# Chinese Algae Eater Vs Flying Fox



## gy960 (Sep 10, 2011)

Flying fox or siamese algae eater. Chinese algae eaters dont eat algae as they grow up and attack other fishes' slime coat. I think majority chooses SAEs over the CAEs


----------



## xxbenjamminxx (Aug 8, 2011)

There is a difference between the flying fox and a Siamese AE. True SAE's will have that bar run right to the end of the tail where the Flying fox will not, also the flying fox has I believe 2 sets of barbels where the SAE only has one. The SAE's are known to eat more BBA than the Fox. I have a couple foxes and I see them munching on some BBA every once in a while but def not cleaning up house like I had hoped. Then again I only have 2 of them in a 75g. 

Hope this helps you out a little.


----------



## Chafire (Jan 6, 2010)

Go with a Nerite snail, the fish are over-rated and eventually rely on fish food or snacking on plants.


----------



## ThinkTank (May 24, 2011)

oto's?

+1 on the snails. Most types will do the job better than any fish.

My tank thats overrun with apples snails is nearly spotless. I don't even have to wipe the glass.


----------



## Snowflake311 (Apr 20, 2011)

I love my little otos. Rams horn snails are the best. I had a nerite snail and the thing pooped as much as a Pleco and BIG poop for snail. I do not recommend them because they Make more mess then clean up. But the rams horns are so cool. They are small come in different colors and breed in tanks but don't get out of control. 

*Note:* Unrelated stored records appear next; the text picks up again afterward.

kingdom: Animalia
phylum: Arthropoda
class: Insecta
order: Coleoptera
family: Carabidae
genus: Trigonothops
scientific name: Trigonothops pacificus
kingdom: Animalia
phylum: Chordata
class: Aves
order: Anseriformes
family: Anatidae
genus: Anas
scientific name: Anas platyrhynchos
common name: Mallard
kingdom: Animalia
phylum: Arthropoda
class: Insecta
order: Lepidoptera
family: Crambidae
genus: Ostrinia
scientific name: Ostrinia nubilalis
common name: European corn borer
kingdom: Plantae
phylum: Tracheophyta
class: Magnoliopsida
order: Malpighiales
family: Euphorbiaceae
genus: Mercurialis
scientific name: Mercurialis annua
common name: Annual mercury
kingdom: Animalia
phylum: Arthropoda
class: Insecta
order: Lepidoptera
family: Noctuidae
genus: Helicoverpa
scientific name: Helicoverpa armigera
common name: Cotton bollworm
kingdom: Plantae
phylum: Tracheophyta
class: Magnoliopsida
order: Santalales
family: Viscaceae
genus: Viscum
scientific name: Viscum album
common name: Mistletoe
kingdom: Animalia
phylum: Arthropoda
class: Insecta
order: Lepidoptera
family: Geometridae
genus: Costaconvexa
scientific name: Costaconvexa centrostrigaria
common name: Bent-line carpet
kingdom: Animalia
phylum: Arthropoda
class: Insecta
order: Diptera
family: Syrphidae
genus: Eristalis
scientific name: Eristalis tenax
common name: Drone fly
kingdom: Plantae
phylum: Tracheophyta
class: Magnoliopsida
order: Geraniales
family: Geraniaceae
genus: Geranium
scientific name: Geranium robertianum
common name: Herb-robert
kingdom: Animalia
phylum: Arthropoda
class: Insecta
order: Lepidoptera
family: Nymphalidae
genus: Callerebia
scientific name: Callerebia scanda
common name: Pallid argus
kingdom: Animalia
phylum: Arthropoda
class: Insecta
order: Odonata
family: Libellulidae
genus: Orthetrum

The CAE is a devil fish. They are nasty things don't get one. The flying fox I had was a nice fish really pretty and fast. Not good at cleaning but he did a little bit. They can be a little territorial but not nasty aggressive like the CAE.


----------



## urbguy (Sep 24, 2009)

I think you're def better off with otos and Amano shrimps. Snails made it very hard to keep foreground plants down as they like to dislodge them.


----------



## Naekuh (Oct 19, 2011)

dude dont get the chinese algae eater...

it maybe a good algae eater when young... but as they grow up, they are real PUNKS.

and in honesty im suprised how they get sold so well.... i bet you 75% of them end up being flushed later on because of there punkish behavior or end up going back to the LFS.


----------



## TheJadeShrimp (Oct 13, 2011)

+1 for Amano Shrimp. Algae eating machines!


----------